= Sister Philippa Brazill =

(1895–1988) Sister of Mercy, Australian nurse and hospital administrator

Dame Sister M. Philippa Brazill, DBE, LLD (24 December 1895, County Limerick, Ireland – 1 January 1988), generally known as Sister Philippa, was an Australian nursing educator and administrator.

==Background==
Born as Johanna Brazill but known as "Josie" from an early age. She relocated to Australia as a child. She completed her secondary education at Sacred Heart College, Geelong, before commencing her religious training in 1915. She took the religious name of Sister Mary Philippa after entering the Sisters of Mercy on 10 January 1918, aged 21. After graduating from the Teachers' Training College at Ascot Vale, she taught at several schools in Victoria, Australia. In 1928 she entered the nursing staff of St Benedict's Hospital, Malvern, which had been acquired by the Sisters of Mercy.

==Work==
She completed her training at Mater Misericordiae Hospital, Brisbane. She toured several American hospitals over a period of at least six months, gather ideas for incorporation into the plans of the St Benedict's Sisters for the establishment of a Hospital for Women. When the Mercy Private Hospital was opened in 1935, Sister Philippa was named its first matron, being responsible for setting the patient care standards and for introducing general nurse training. From 1954–1959 she served as Provincial of the Sisters of Mercy in Victoria and Tasmania, after which she returned to the Mercy Private Hospital.

==Honours/awards==
In 1979, Sister Philippa was knighted as a Dame Commander of the Order of the British Empire for outstanding service in the field of health care. On 1 August 1981, the University of Melbourne awarded her the Honorary Degree of Doctor of Laws in recognition of her services to women and family life. She was the first nun to receive the award from the University.

==Death==
Sister Philippa died on 1 January 1988, shortly after her 92nd birthday.

Items from a data source
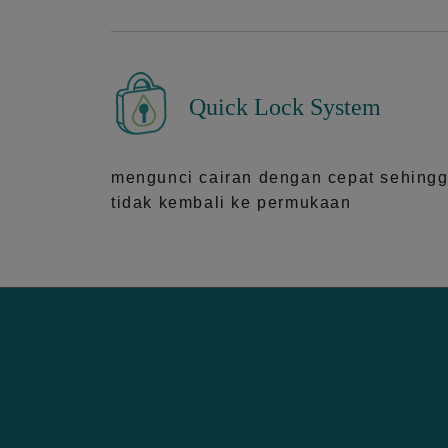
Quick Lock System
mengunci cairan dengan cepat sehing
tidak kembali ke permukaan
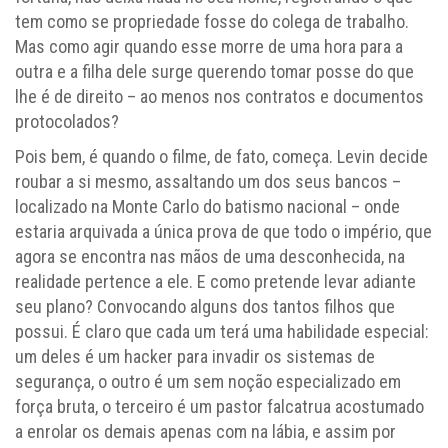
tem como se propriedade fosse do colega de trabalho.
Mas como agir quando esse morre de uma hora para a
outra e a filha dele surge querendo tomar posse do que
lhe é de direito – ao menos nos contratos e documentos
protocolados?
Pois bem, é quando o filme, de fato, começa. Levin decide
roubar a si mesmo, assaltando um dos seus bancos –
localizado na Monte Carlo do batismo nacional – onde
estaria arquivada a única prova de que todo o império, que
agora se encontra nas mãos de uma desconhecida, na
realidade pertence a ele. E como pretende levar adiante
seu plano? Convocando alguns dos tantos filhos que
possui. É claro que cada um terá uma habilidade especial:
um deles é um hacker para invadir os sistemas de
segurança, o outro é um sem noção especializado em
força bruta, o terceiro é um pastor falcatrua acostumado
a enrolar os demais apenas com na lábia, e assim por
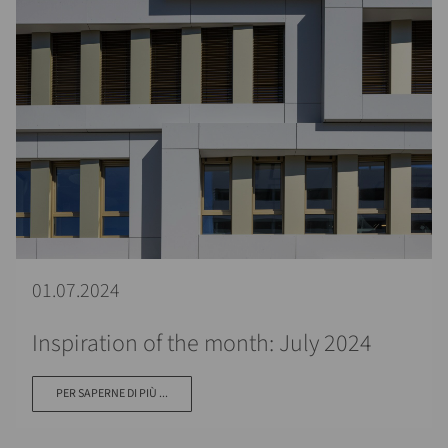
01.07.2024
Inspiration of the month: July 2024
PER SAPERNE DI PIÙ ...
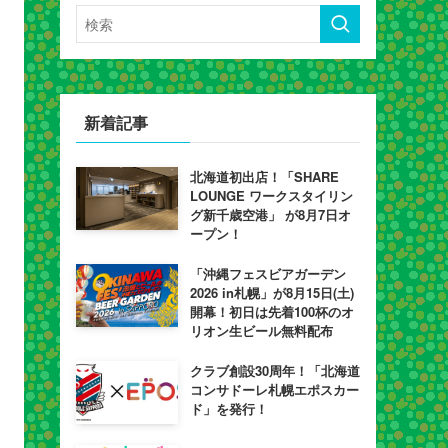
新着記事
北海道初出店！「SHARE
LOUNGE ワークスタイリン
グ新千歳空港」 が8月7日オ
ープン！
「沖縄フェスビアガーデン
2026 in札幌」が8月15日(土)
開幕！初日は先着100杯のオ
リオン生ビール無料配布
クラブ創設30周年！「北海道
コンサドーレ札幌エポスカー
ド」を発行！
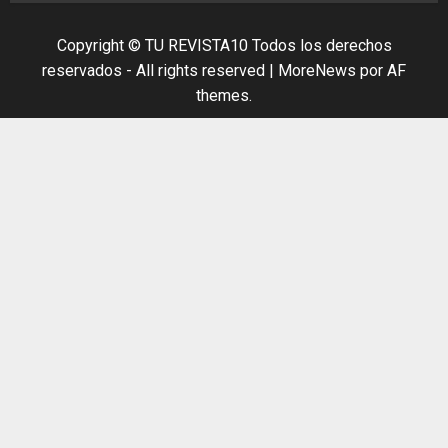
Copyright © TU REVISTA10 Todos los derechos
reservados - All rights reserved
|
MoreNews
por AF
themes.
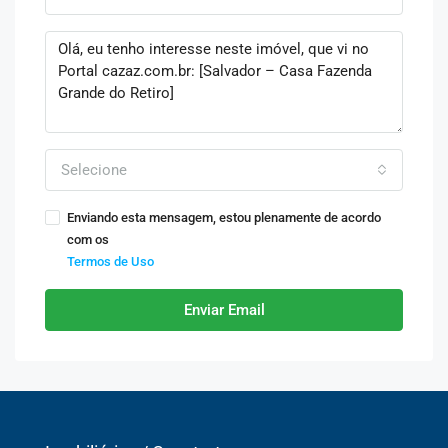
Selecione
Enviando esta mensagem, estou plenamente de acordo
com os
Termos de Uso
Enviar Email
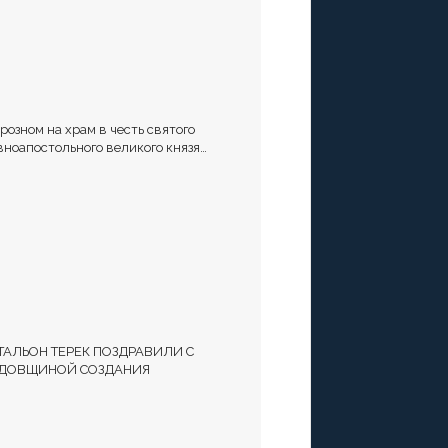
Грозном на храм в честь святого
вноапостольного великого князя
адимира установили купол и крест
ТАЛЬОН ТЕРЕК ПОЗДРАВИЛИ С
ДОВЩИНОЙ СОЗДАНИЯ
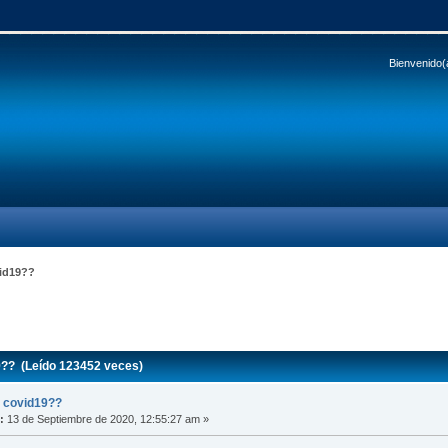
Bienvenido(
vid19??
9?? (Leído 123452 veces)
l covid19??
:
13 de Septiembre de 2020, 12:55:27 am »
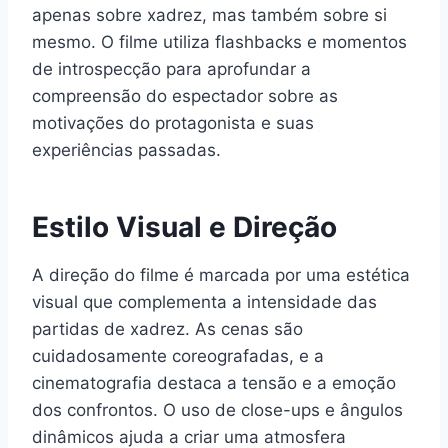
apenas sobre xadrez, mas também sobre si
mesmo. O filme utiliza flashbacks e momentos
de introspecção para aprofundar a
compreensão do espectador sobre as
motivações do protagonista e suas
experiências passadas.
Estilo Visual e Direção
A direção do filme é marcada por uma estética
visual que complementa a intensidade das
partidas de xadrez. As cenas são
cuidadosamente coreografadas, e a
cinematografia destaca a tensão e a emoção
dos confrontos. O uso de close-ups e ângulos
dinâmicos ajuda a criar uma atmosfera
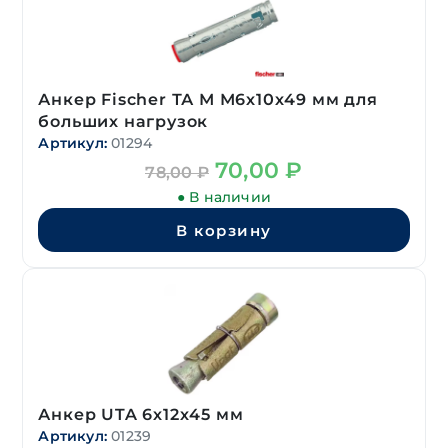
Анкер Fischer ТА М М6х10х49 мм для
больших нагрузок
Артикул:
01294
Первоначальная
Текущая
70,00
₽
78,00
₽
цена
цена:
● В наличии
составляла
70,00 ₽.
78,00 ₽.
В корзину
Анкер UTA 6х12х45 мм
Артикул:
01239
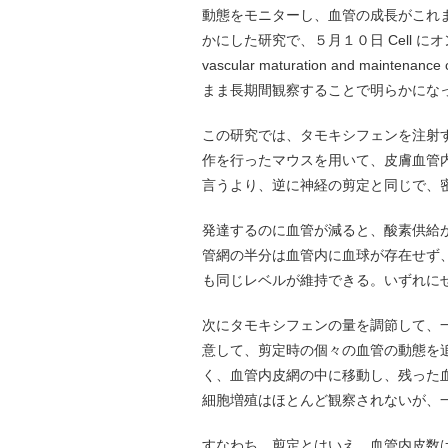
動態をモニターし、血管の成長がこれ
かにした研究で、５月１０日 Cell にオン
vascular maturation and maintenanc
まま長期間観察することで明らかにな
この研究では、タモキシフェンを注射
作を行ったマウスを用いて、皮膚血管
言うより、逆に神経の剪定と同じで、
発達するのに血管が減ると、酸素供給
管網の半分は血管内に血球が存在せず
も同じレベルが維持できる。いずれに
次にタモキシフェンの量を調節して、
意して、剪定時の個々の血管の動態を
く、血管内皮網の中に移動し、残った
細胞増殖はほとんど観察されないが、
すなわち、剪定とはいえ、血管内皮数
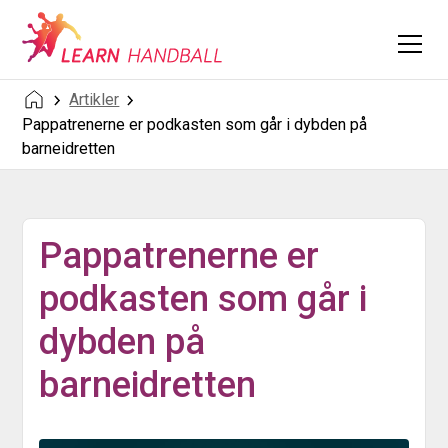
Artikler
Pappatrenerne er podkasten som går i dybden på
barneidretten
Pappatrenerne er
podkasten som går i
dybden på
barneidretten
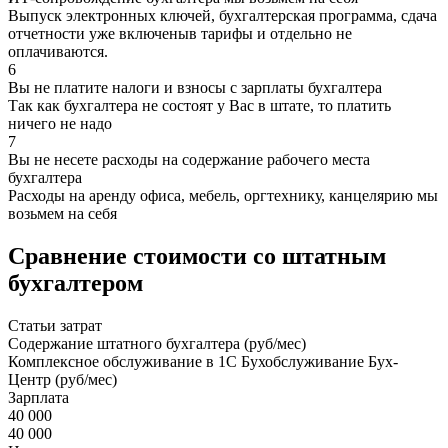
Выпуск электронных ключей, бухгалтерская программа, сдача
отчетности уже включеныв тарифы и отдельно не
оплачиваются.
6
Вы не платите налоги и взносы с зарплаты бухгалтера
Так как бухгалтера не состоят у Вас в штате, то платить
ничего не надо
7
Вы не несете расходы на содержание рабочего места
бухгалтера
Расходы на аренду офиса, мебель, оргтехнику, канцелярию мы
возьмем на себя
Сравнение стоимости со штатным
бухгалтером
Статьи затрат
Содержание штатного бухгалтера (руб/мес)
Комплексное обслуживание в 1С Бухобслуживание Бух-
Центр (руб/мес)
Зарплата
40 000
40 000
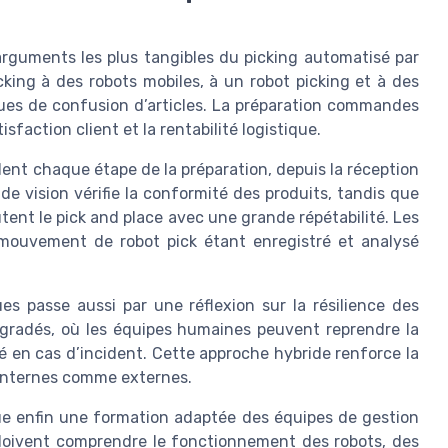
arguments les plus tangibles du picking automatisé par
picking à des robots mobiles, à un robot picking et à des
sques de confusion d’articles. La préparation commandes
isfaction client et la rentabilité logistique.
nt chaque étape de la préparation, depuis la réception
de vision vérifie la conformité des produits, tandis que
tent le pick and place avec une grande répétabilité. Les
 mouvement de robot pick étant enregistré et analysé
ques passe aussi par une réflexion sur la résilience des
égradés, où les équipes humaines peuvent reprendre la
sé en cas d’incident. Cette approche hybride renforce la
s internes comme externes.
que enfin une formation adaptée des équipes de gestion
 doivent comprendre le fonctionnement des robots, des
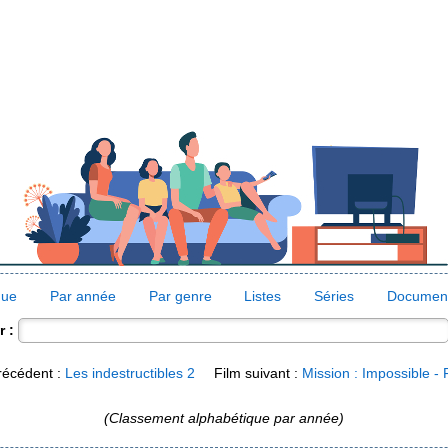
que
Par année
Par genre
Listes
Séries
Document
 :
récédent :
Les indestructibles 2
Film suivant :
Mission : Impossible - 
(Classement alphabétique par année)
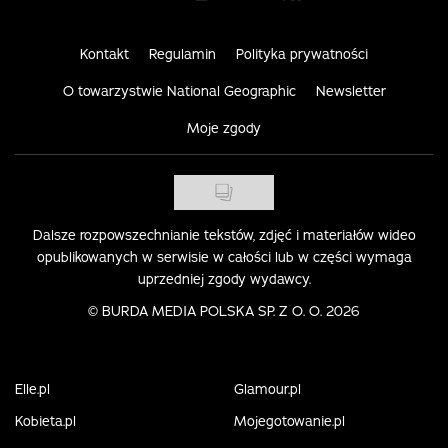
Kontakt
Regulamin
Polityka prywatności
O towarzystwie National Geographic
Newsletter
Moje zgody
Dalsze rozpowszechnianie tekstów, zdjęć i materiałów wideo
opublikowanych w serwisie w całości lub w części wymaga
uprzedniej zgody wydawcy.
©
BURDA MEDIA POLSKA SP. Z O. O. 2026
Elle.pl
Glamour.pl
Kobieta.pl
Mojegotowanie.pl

**Task instructions**
a: Which hospitals does the text about Sister Philippa say she worked at or trained at? Give their names.
b: Set down the part of the text about Sister Philippa that begins at the words "(1895–1988) Sister of" and stops after the words "Sisters of Mercy.".

**Responses by item number**
a: St Benedict's Hospital, Malvern; Mater Misericordiae Hospital, Brisbane; Mercy Private Hospital

b:
(1895–1988) Sister of Mercy, Australian nurse and hospital administrator

Dame Sister M. Philippa Brazill, DBE, LLD (24 December 1895, County Limerick, Ireland – 1 January 1988), generally known as Sister Philippa, was an Australian nursing educator and administrator.

==Background==
Born as Johanna Brazill but known as "Josie" from an early age. She relocated to Australia as a child. She completed her secondary education at Sacred Heart College, Geelong, before commencing her religious training in 1915. She took the religious name of Sister Mary Philippa after entering the Sisters of Mercy on 10 January 1918, aged 21. After graduating from the Teachers' Training College at Ascot Vale, she taught at several schools in Victoria, Australia. In 1928 she entered the nursing staff of St Benedict's Hospital, Malvern, which had been acquired by the Sisters of Mercy.